Text shown
Smart PPE and Workplace Wearables
Personal protective equipment (PPE) can include a variety of safety wear, including high-visibility clothing, eye protection, hard hats, safety footwear and gloves. The pandemic has helped to speed up PPE research, resulting in more advanced technological solutions, generally called Smart PPE.
What is Smart PPE?
Smart PPE (SPPE) refers to wearable technology comprising a variety of sensors that can be used to monitor things like positioning, pressure, stress and environmental air quality. SPPE combines electronic components or enhanced materials with the traditional means of protection, to collect data on the wearer, their workplace environment, and its own performance.
Safety equipment, such as eyewear or gloves, uses IoT (Internet of Things) or Bluetooth tech to connect to the internet; the sensors then transmit safety information to a controller. Feedback can be given directly to the wearer or to other personnel operating in the field, warning of safety hazards and adjusting to changes in the operating environment.
Some examples
Enhanced materials for muscular protection are being tested, such as knee protectors, which are traditionally inflexible and constrict normal movement. The new materials are softer and more flexible, allowing normal movement until greater protection is needed. They can then change their properties to apply a shock-absorbing effect precisely where it’s demanded.
Smart PPE is more often used to describe electronic enhancements to traditional PPE. Sensors, detectors, batteries, data transfer modules, cables and other components are built into protective clothing, such as that worn by firefighters. They’ll measure the wearer’s physical functions, such as blood pressure, heart rate and core body temperature, to ensure that person is working within safe physiological parameters.

Entries provided
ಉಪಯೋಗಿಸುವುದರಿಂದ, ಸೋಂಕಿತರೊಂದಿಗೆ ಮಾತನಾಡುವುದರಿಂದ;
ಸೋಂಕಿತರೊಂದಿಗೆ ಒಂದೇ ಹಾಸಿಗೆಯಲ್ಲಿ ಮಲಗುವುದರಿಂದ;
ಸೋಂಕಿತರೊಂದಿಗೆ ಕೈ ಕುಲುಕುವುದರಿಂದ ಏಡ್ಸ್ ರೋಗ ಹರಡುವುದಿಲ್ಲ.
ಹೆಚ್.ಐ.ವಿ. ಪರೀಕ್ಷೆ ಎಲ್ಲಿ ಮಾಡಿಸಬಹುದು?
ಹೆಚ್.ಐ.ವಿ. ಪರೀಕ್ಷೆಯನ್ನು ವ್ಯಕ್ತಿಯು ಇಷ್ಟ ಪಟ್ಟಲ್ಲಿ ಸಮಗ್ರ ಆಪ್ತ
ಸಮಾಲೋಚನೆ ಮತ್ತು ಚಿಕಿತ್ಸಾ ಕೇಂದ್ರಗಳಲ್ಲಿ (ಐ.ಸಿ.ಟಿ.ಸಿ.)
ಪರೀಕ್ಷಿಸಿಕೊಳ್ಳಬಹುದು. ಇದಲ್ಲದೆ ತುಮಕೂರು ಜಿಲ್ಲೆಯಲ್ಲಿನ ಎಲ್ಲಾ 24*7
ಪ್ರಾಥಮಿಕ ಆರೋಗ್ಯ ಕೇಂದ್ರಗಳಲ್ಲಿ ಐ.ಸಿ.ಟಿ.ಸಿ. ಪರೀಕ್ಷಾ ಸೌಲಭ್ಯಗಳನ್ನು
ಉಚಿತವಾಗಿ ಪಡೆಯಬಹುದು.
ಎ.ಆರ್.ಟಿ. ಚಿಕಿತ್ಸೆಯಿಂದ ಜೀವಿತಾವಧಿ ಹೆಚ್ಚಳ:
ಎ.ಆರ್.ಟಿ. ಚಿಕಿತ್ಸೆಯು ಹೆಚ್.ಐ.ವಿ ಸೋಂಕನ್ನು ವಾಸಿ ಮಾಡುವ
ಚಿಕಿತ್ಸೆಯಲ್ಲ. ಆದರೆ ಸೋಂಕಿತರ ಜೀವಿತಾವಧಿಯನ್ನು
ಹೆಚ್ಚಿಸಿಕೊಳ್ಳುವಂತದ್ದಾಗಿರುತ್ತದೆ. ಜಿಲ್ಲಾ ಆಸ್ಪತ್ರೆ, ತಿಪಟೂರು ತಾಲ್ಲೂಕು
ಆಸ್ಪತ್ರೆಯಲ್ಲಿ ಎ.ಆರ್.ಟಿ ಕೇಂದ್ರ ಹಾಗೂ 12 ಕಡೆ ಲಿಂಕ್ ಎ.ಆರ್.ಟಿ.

To do
Name each type of safety wear that the Smart PPE text gives as an example of personal protective equipment in its first paragraph.

Answer to the problem
- High-visibility clothing
- Eye protection
- Hard hats
- Safety footwear
- Gloves